**Reading passage**
+---+
Yeah, Northern Tool is where I got the winch. I'll look up where I bought the remote. I don't see any reason to have a larger winch since the T1500 handles 1500 lbs, which is WAY more than the boom could handle. In fact, I was searching for an even smaller winch that would be limited to 300-500lb so you would be sure not to screw up the boom, but I could not find one. Be aware that larger winch means more amps means bigger cable to the winch means stiffer wire which is a problem when the winch is mounted on the roller. I built a wire handler for this that works well, but heavier wire could be more a problem.

Dan


----------



## danbeeman (May 16, 2003)

Ian,

I'm with you on the 8 frames.

At least where I am, it's hard to get all of the bees in two 10 frames. The hives I just moved in double deeps are stuffed with bees, pollen and honey so I just gave them 3 boxes to run in.

I also use full deeps for supers so that I can exchange comb up and down when I need to get new foundation drawn. I've had a lot of bees that wouldn't work a full box of foundation, but move a couple of brood frames up and foundation down and they'll go right to work and fill out a box like crazy.
+---+
(Saved data entries)
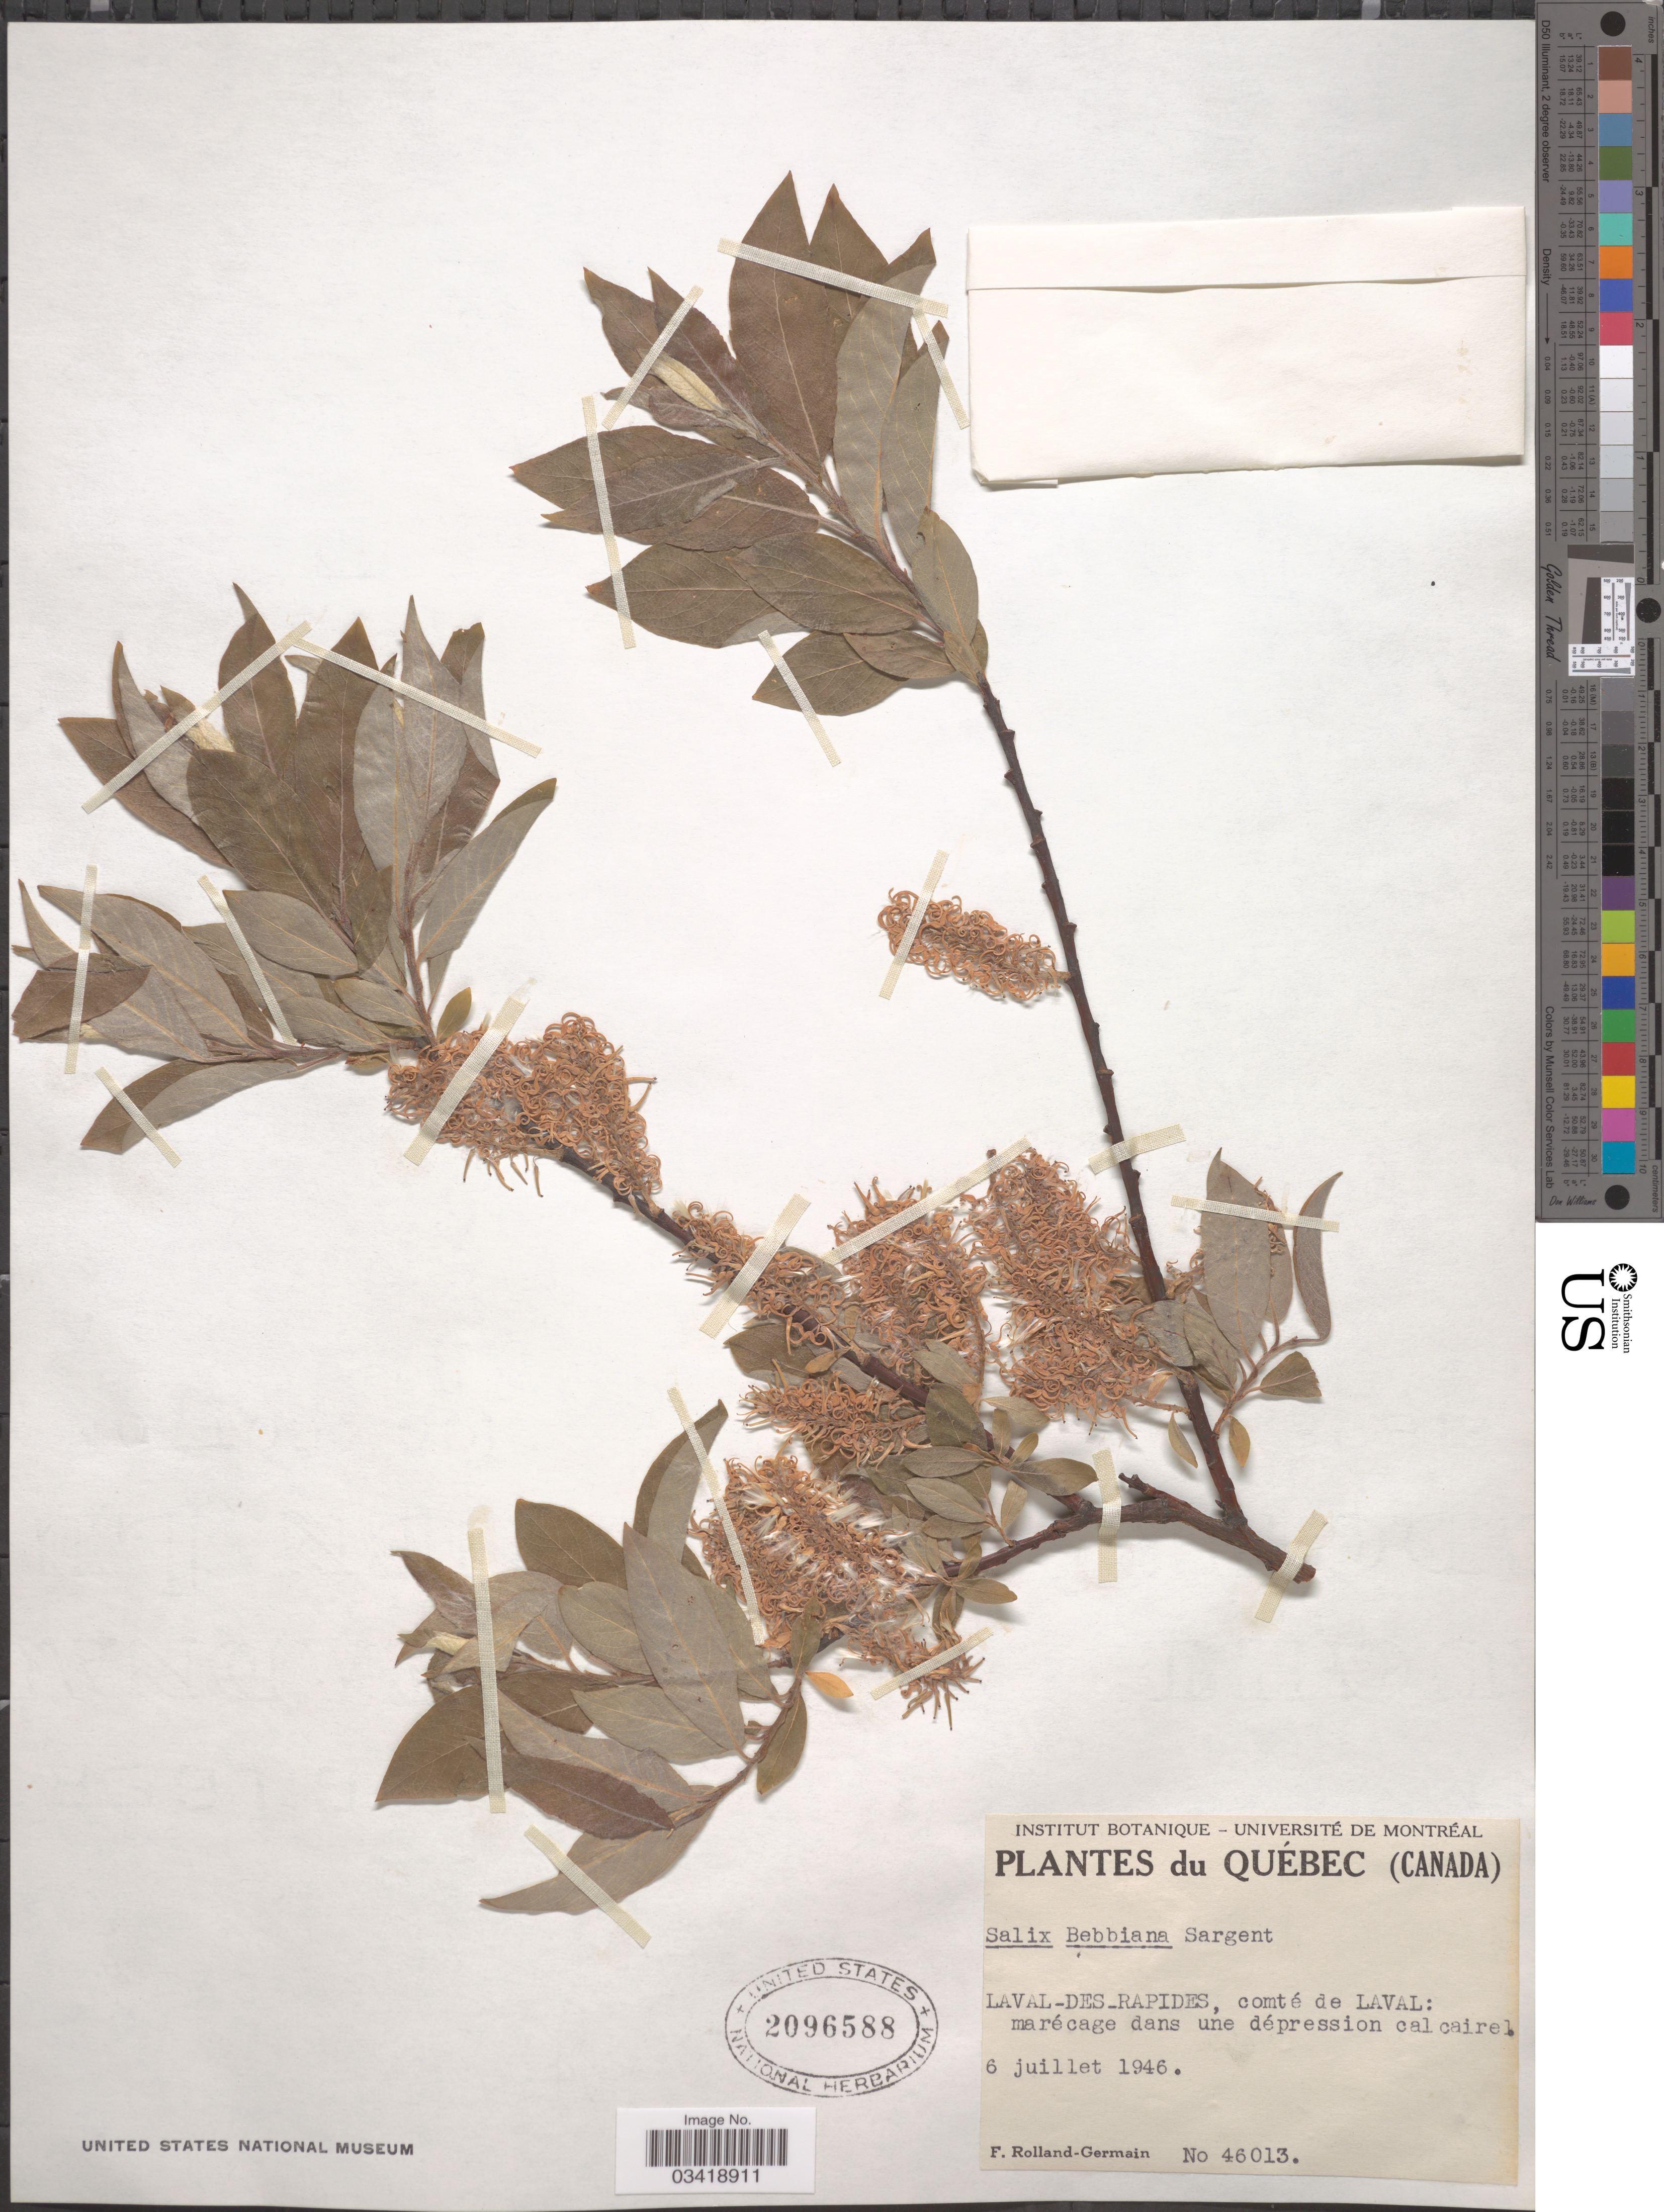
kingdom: Plantae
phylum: Tracheophyta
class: Magnoliopsida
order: Malpighiales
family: Salicaceae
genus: Salix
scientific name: Salix bebbiana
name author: Sarg.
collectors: Rolland-Germain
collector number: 46013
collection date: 1946-07-06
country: Canada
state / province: Quebec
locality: Laval-des-Rapides, comté de Laval: marécage dans une dépression calcairel.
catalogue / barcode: US 2096588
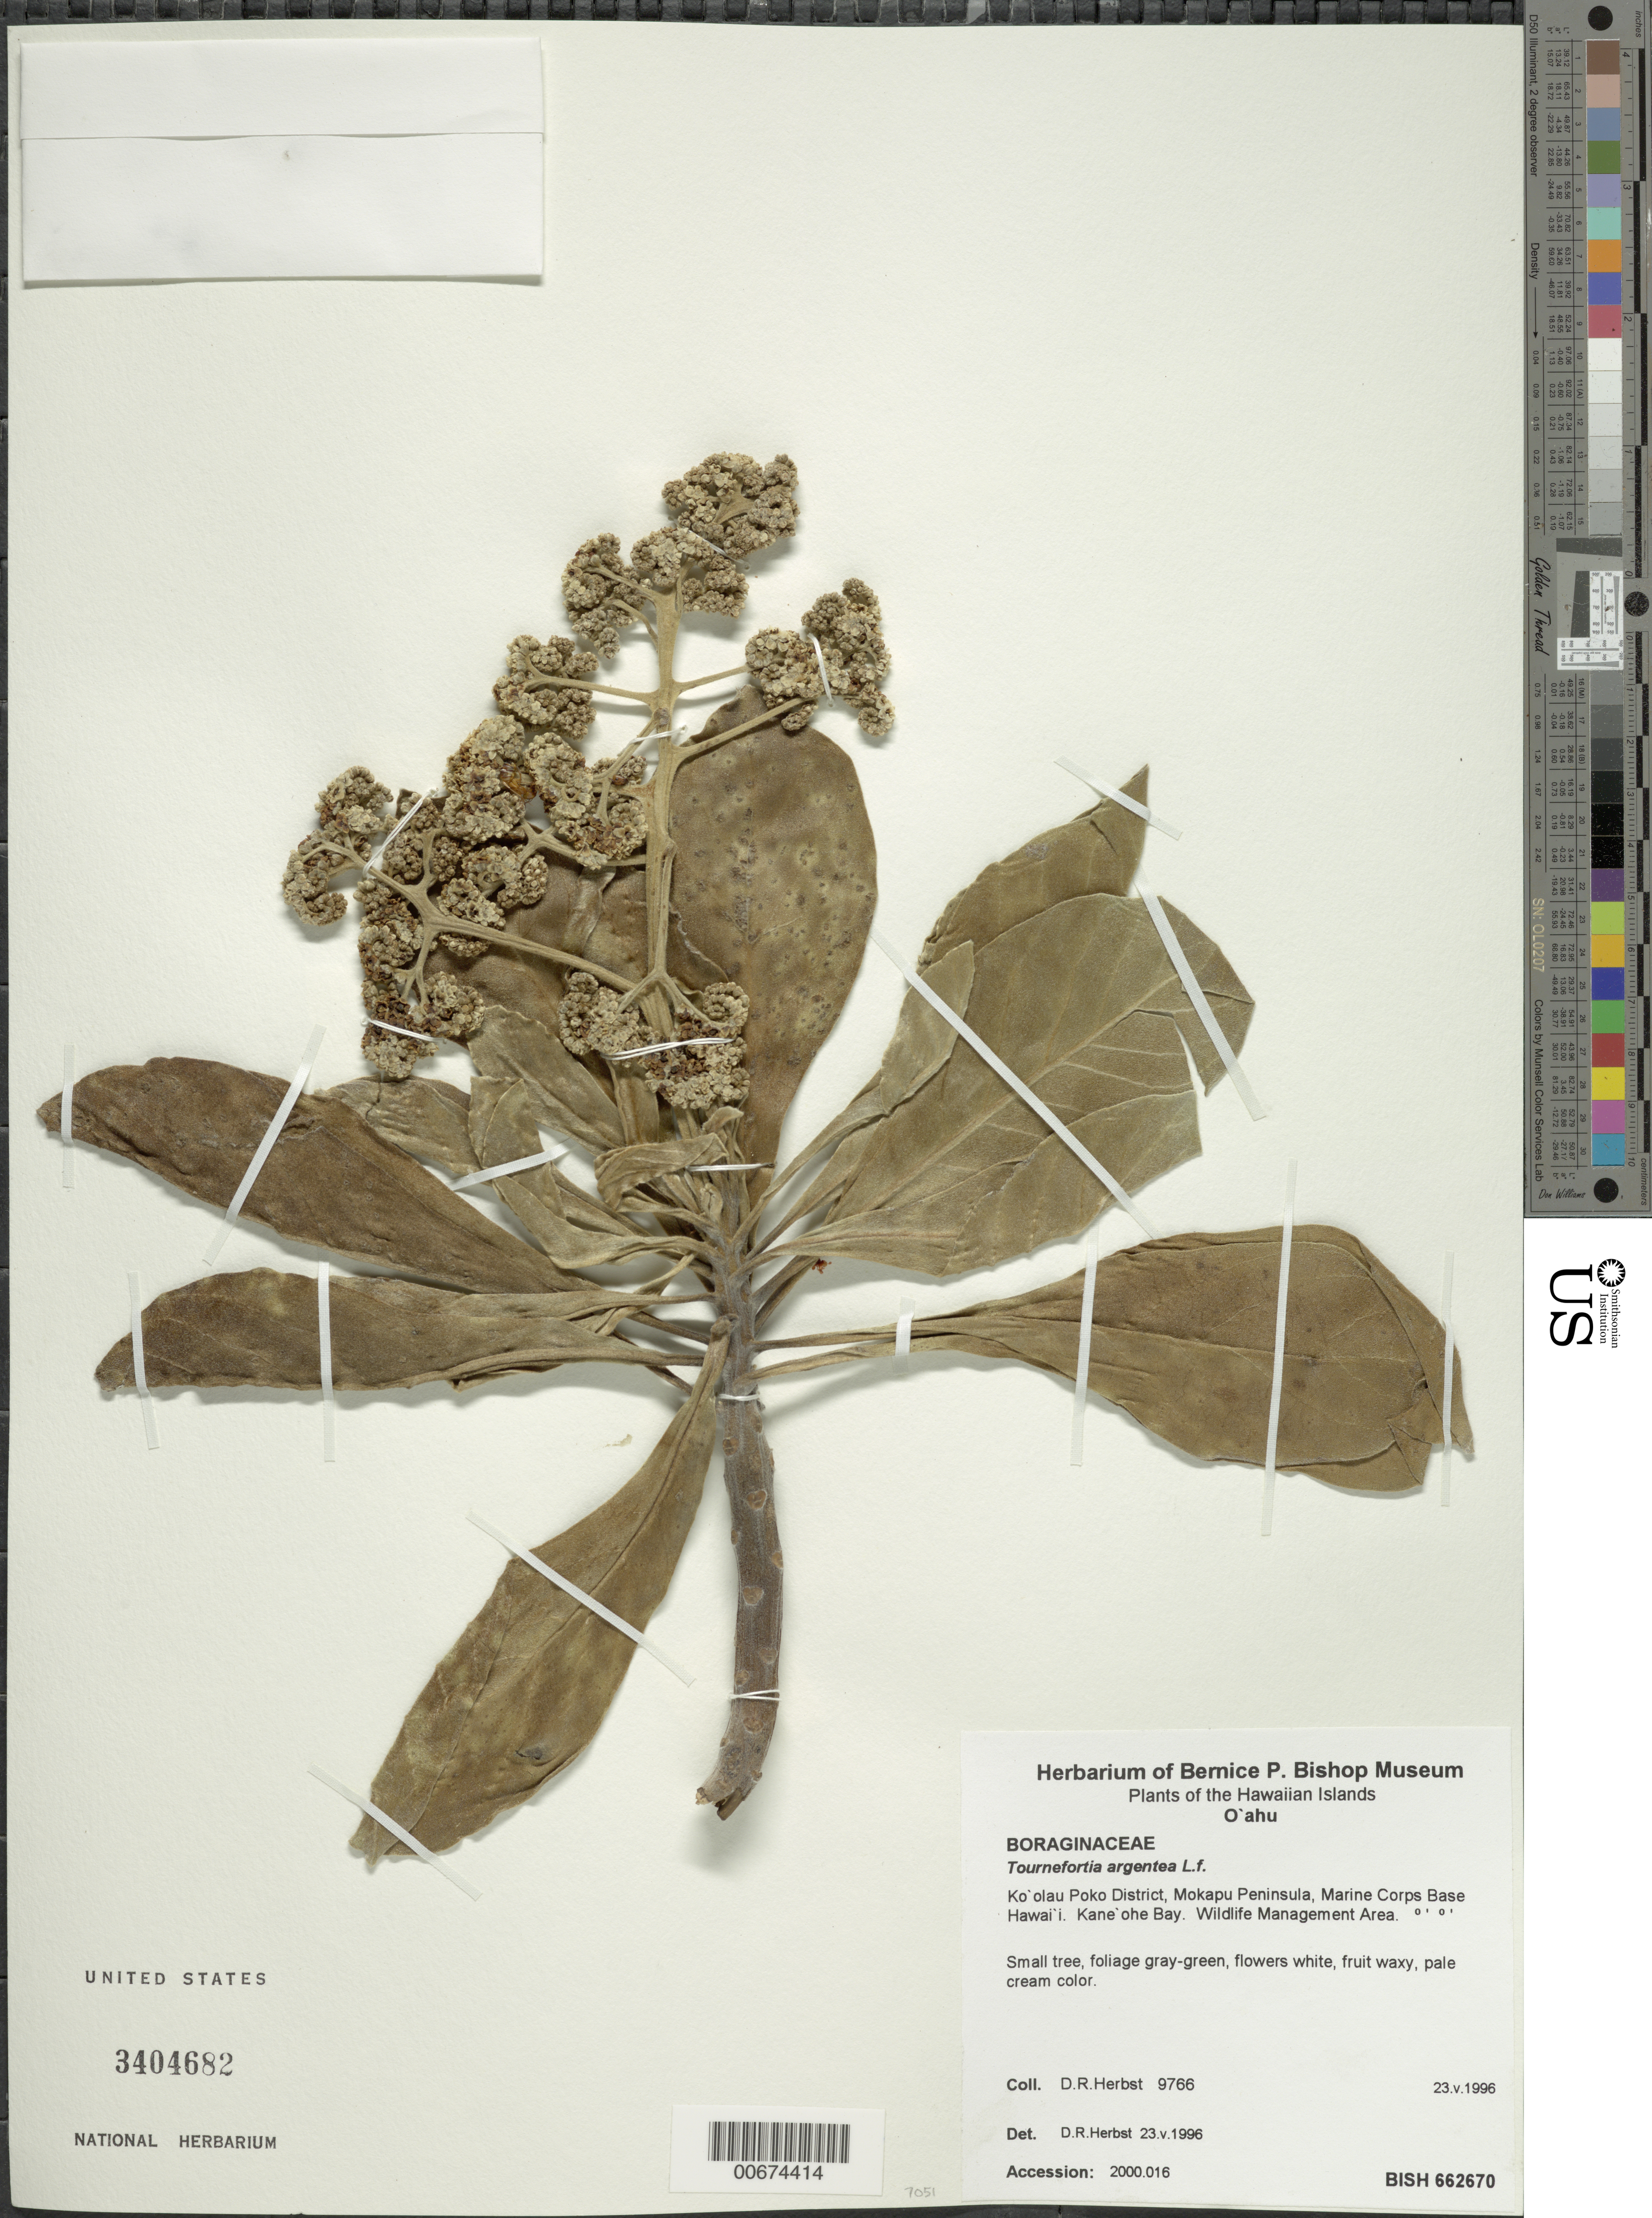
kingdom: Plantae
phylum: Tracheophyta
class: Magnoliopsida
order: Boraginales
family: Heliotropiaceae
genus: Heliotropium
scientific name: Heliotropium arboreum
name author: (Blanco) Mabberley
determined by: Wagner, W. L., (BOT), Smithsonian Institution - National Museum of Natural History (UNITED STATES)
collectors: D. R. Herbst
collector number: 9766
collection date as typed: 23 May 1996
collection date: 1996-05-23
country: United States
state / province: Hawaii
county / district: Honolulu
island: Oahu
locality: Ko'olau Poko Distr., Mokapu Peninsula, Marine Corps Base Hawaii. Kane'ohe Bay, Wildlife Management Area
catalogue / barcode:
+---+
Decide whether each statement agrees with the forum thread, answering yes or no and quoting the words of the thread that decide it. 1. The T1500 winch can handle 1500 lbs. 2. The writer found a smaller winch limited to 300-500 lb. 3. The writer uses shallow boxes for supers.

**Output below**
1. Yes: "the T1500 handles 1500 lbs"
2. No: "I was searching for an even smaller winch that would be limited to 300-500lb so you would be sure not to screw up the boom, but I could not find one"
3. No: "I also use full deeps for supers"